- _Exercise material_:
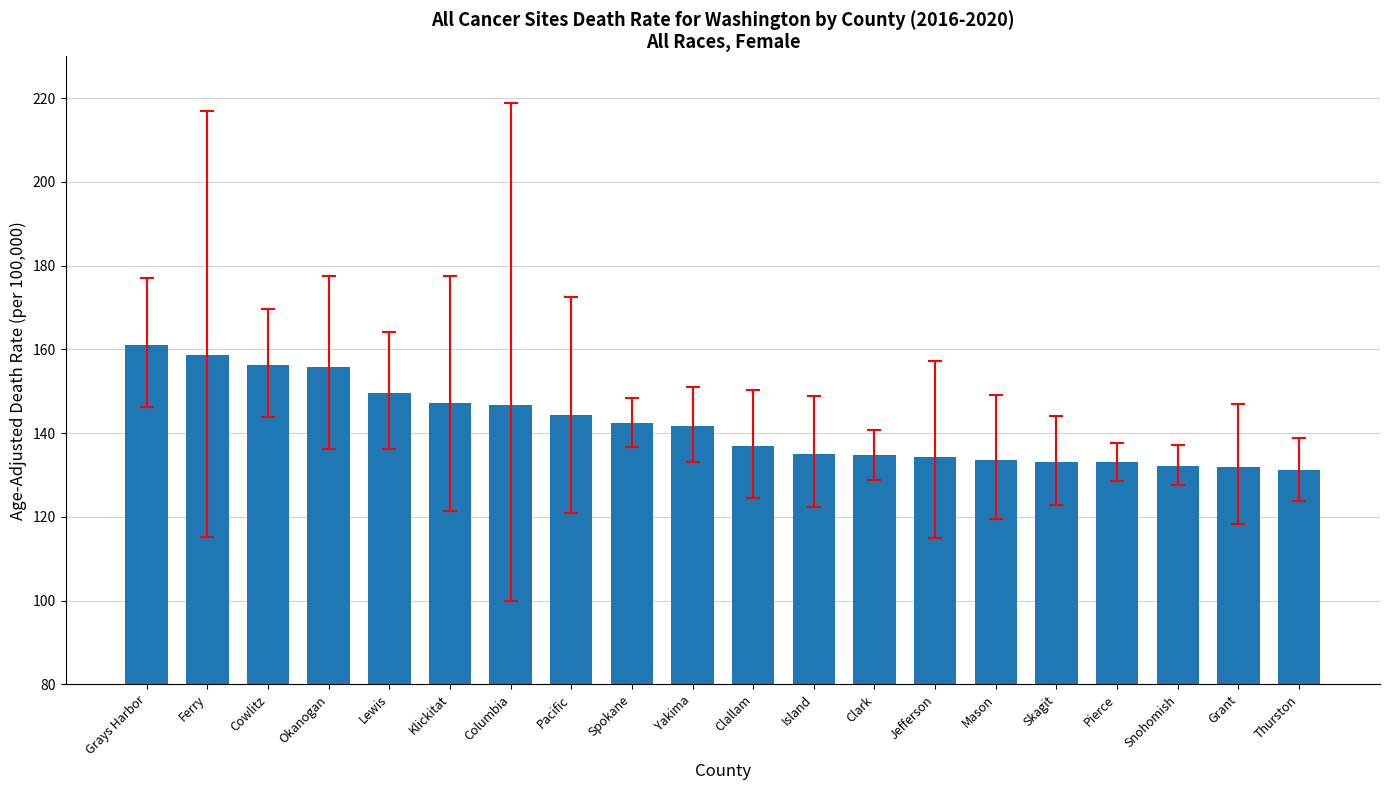

True or false: the data shows 70.8 at Columbia.

False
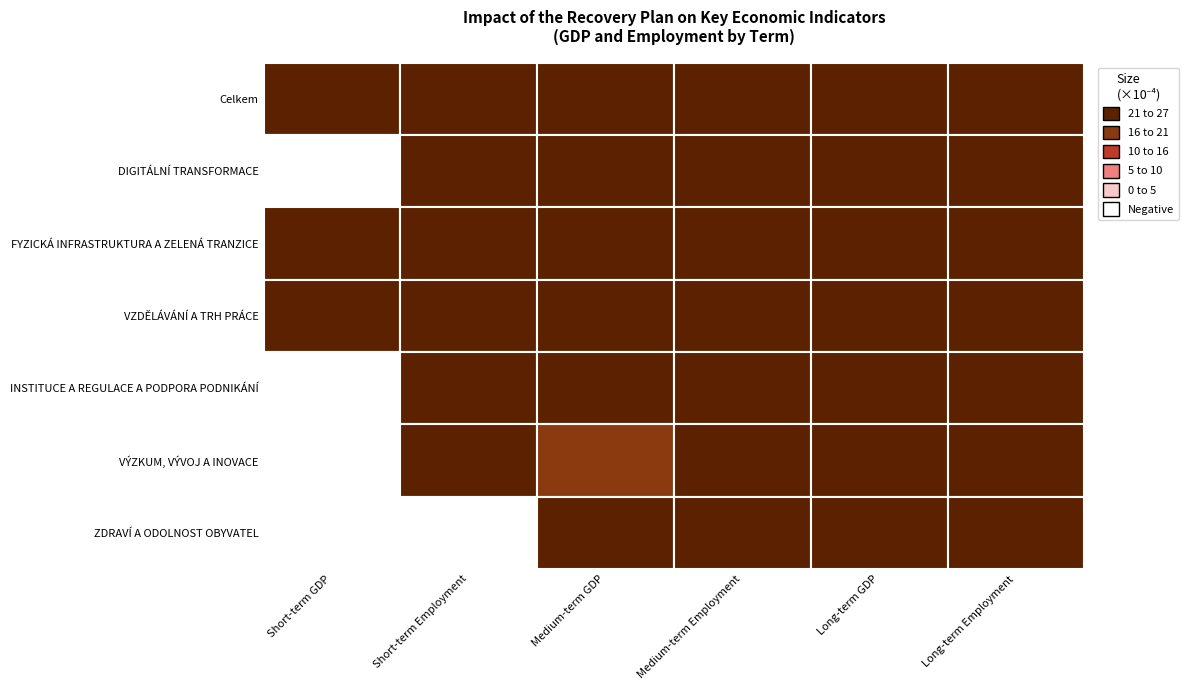

True or false: FYZICKÁ INFRASTRUKTURA A ZELENÁ TRANZICE has a value of 0.0 at VZDĚLÁVÁNÍ A TRH PRÁCE.

False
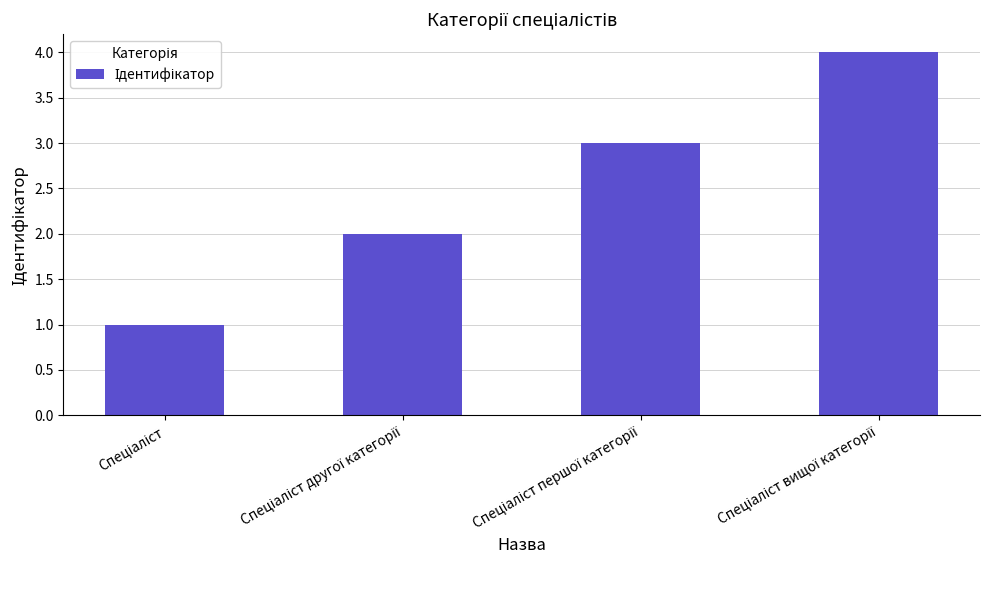

What is the minimum value shown in the chart?

1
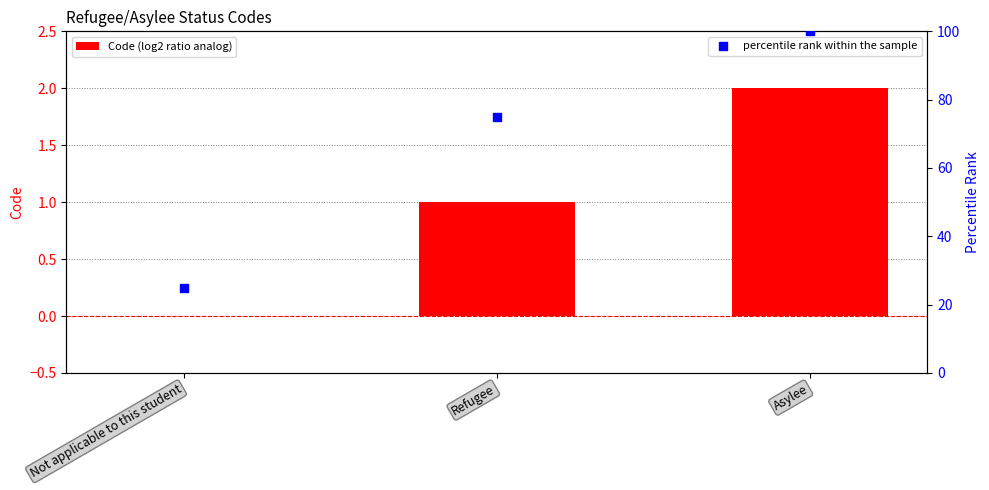

At how many categories does at least one series exceed 70?

2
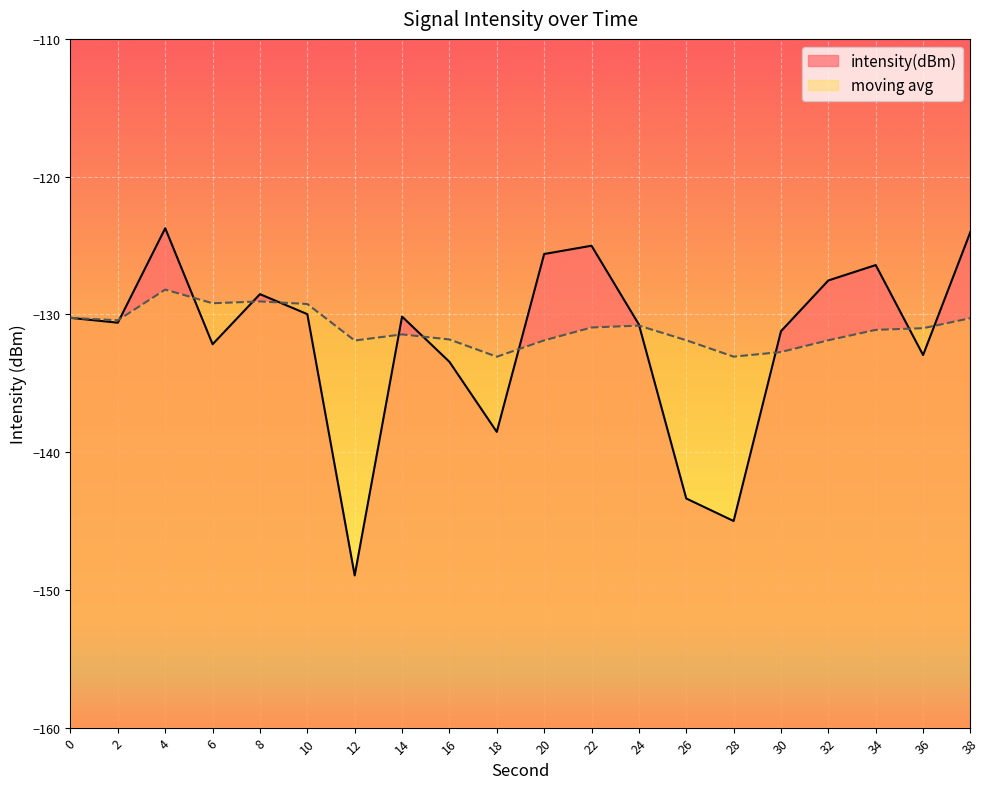

Where is the first local maximum for moving_avg?

4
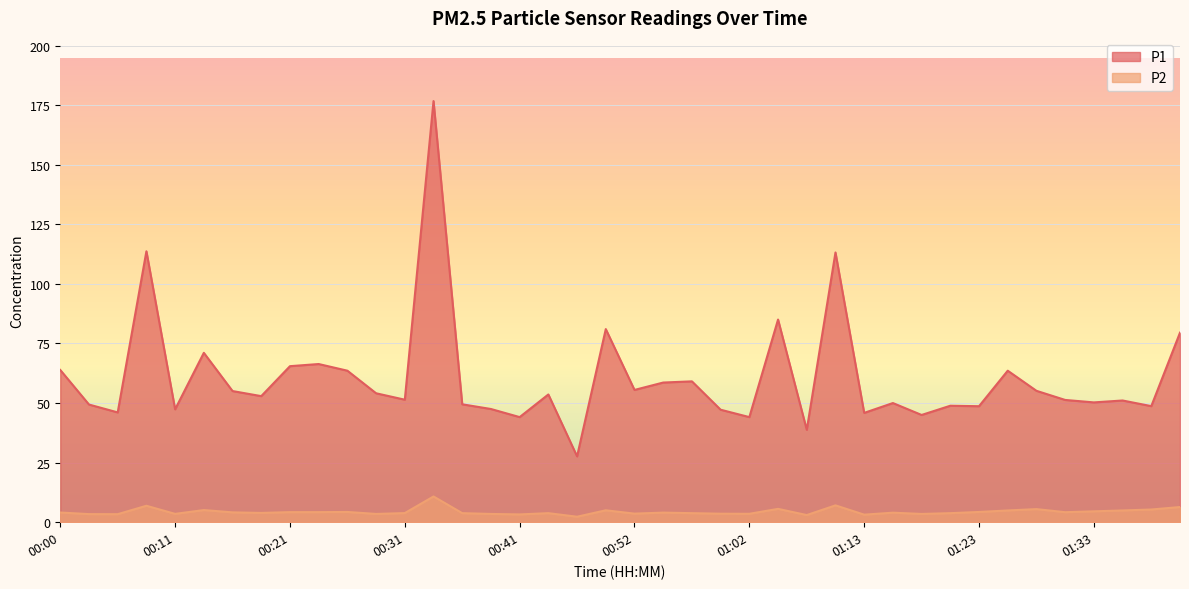

True or false: P1 and P2 cross at least once.

False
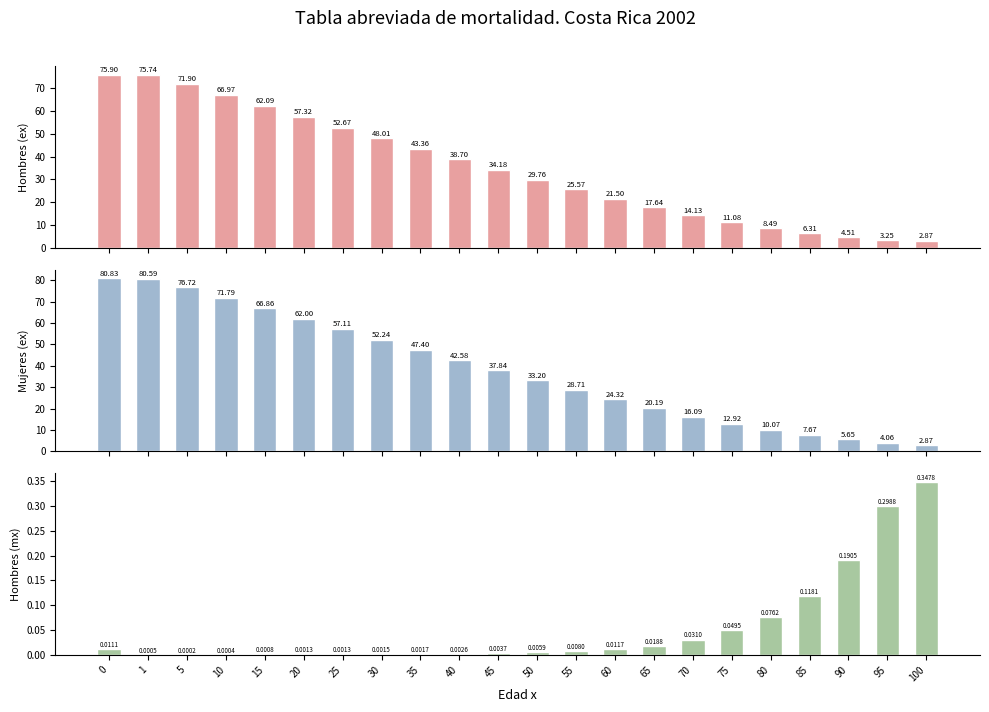

At which label is ex Hombres closest to 39?

40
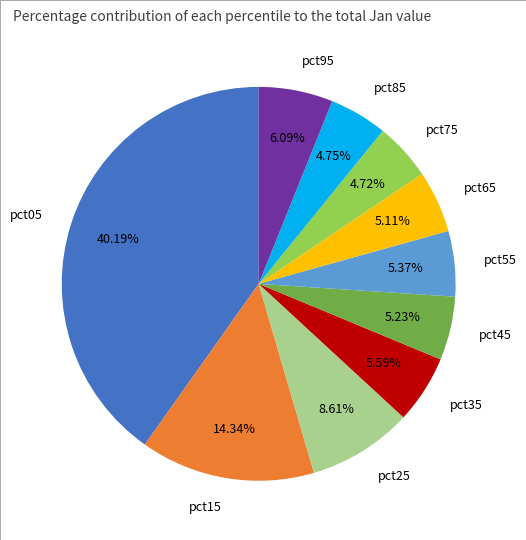

True or false: pct95 accounts for 19% of the total.

False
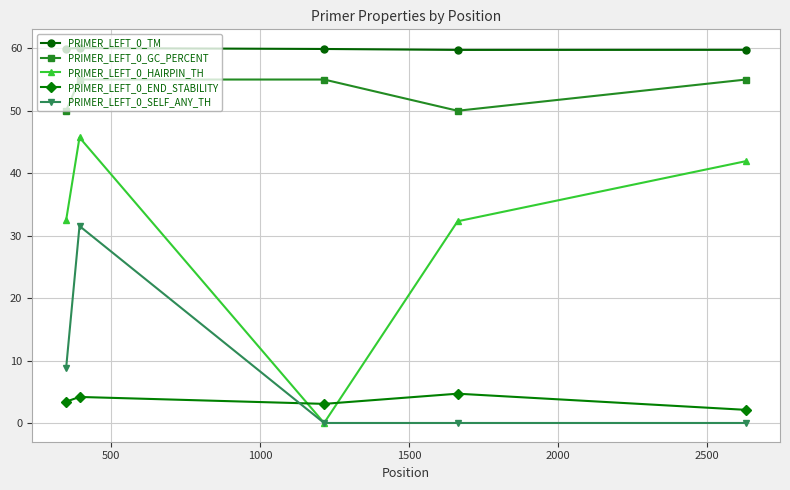

True or false: PRIMER_LEFT_0_HAIRPIN_TH and PRIMER_LEFT_0_GC_PERCENT cross at least once.

False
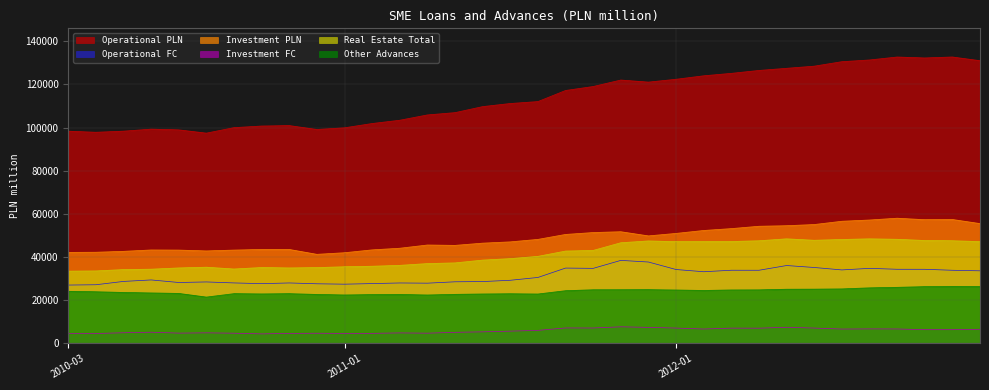

Is the value of Investment PLN at 2010-08 greater than the value of Real Estate Total at 2012-08?

No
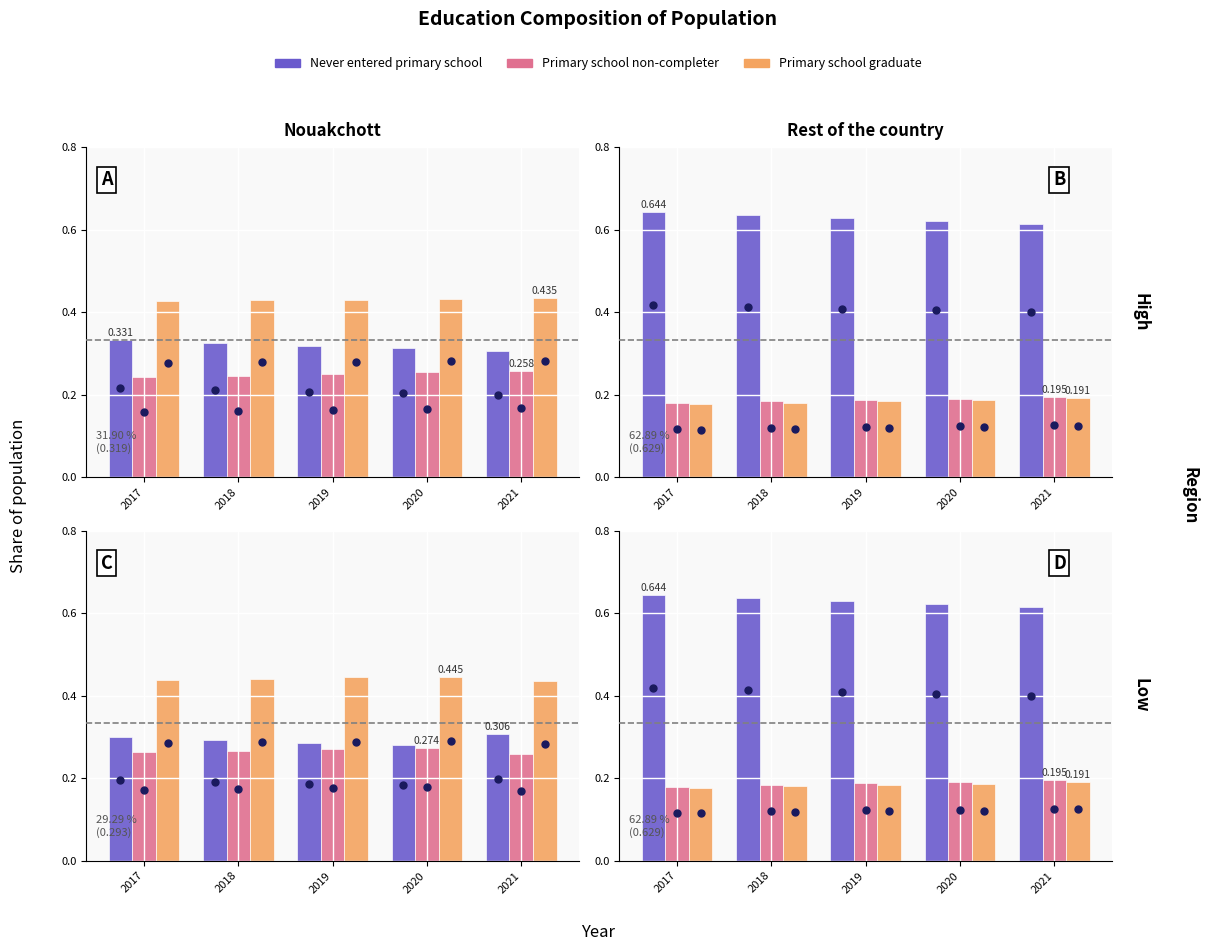

Read the Never entered primary school value at 2018.

0.6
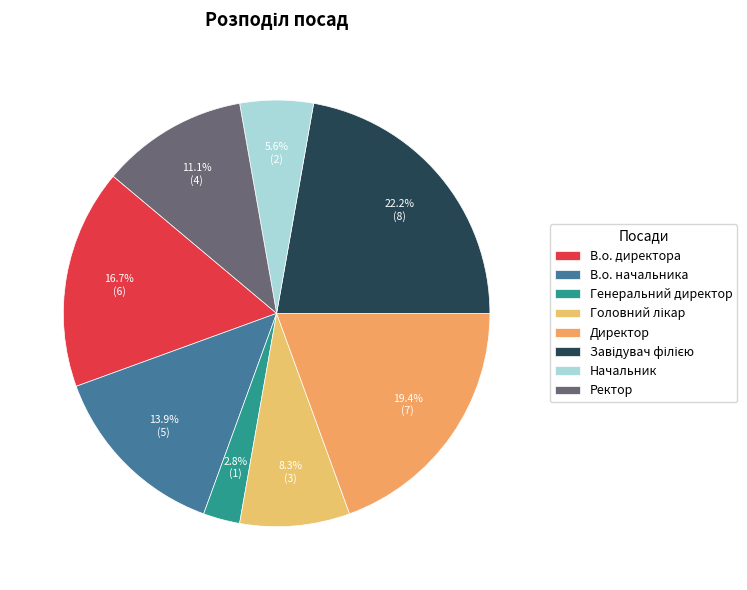

Is it true that Ректор is 3% of the pie?

False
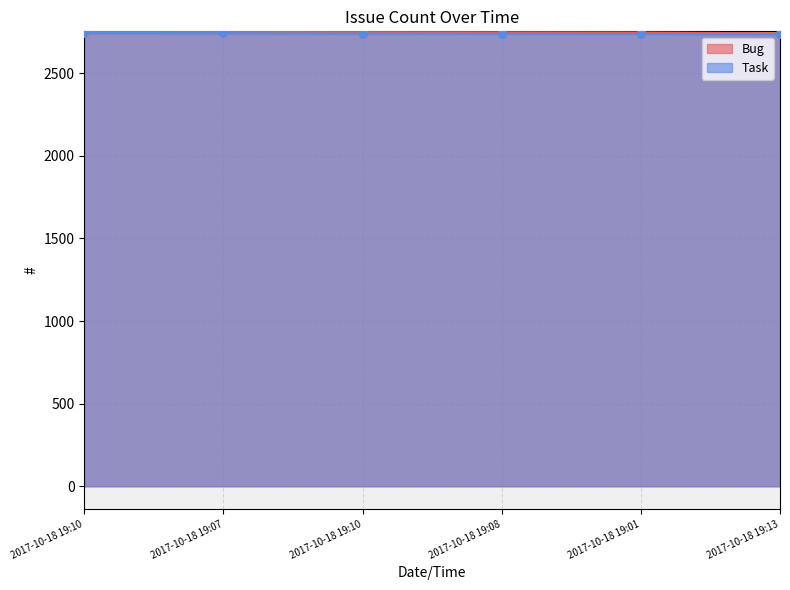

What is the ratio of the value at 2017-10-18 19:10 to the value at 2017-10-18 19:13?

1.0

- _Goal of the exercise_: Rewrite all of the material above with every "True or false" changed to "Yes or no" and nothing else altered, leaving out the pictures.

- _Answer box_:
Yes or no: the data shows 70.8 at Columbia.

False

Yes or no: FYZICKÁ INFRASTRUKTURA A ZELENÁ TRANZICE has a value of 0.0 at VZDĚLÁVÁNÍ A TRH PRÁCE.

False

What is the minimum value shown in the chart?

1

At how many categories does at least one series exceed 70?

2

Where is the first local maximum for moving_avg?

4

Yes or no: P1 and P2 cross at least once.

False

At which label is ex Hombres closest to 39?

40

Yes or no: pct95 accounts for 19% of the total.

False

Yes or no: PRIMER_LEFT_0_HAIRPIN_TH and PRIMER_LEFT_0_GC_PERCENT cross at least once.

False

Is the value of Investment PLN at 2010-08 greater than the value of Real Estate Total at 2012-08?

No

Read the Never entered primary school value at 2018.

0.6

Is it true that Ректор is 3% of the pie?

False

What is the ratio of the value at 2017-10-18 19:10 to the value at 2017-10-18 19:13?

1.0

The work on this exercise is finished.